Apenas hacía falta un repaso somero a los libros de aventuras (y poca, poquísima, imaginación) para verse a uno mismo atrapado en un círculo cada vez más estrecho de lobos envalentonados por el hambre; o avanzando a trompicones, con la ropa hecha jirones, bajo el asedio constante de las hormigas de fuego; o contemplando estúpidamente unas sacudidas en la maleza que avanzaban hacia mí como un torpedo bajo el agua para, a continuación, ser embestido por un jabalí grande como un sofá, una bestia de ojillos fríos y muertos, chillido penetrante y un babeante apetito por la carne rosa y tierna de ciudad.
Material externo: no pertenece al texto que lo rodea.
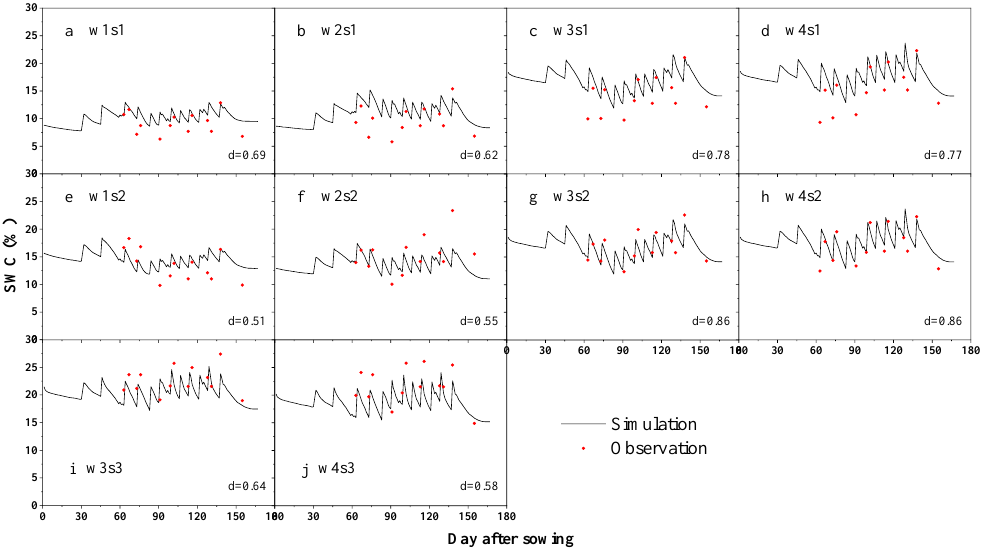
Figure 8. Comparison between observed and simulated average soil–water storage in the soil depth of 0–80 cm for different irrigation and salinity treatments ( a – j ). (The dots represent the measured data, the lines represent the simulated values. W1, W2, W3 and W4 represent irrigation amount of 22.5, 30, 37.5 and 45 mm. S1, S2 and S3 represent the soil salinity of 0.2%, 0.4% and 0.6%.)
Luego estaban todas las enfermedades a las que uno está expuesto en los bosques: giardiasis, encefalitis equina oriental, fiebre de las Rocosas, borreliosis, erliquiosis, esquistosomiasis, fiebres de Malta, shigelosis, por nombrar solo unas pocas. La encefalitis equina oriental, transmitida por la picadura de un mosquito, ataca el cerebro y el sistema nervioso central. Si uno tiene suerte, pasará el resto de sus días reclinado en una silla con un babero al cuello, pero lo normal es que te mate. No hay cura conocida. No menos atractiva es la borreliosis, que tiene su origen en la picadura de una garrapata diminuta. Si no se detecta a tiempo, puede incubarse durante años antes de manifestarse en toda una panoplia de dolencias. Es la enfermedad perfecta para quien quiera tenerlo todo. Los síntomas incluyen (y esto no es una lista exhaustiva) cefaleas, fatiga, fiebre, escalofríos, dificultades respiratorias, mareos, ramalazos de dolor en las extremidades, arritmias, parálisis facial, espasmos musculares, disminución grave de las facultades mentales y pérdida de control sobre las funciones corporales, además de depresión crónica, aunque no creo que esto último sorprenda a nadie.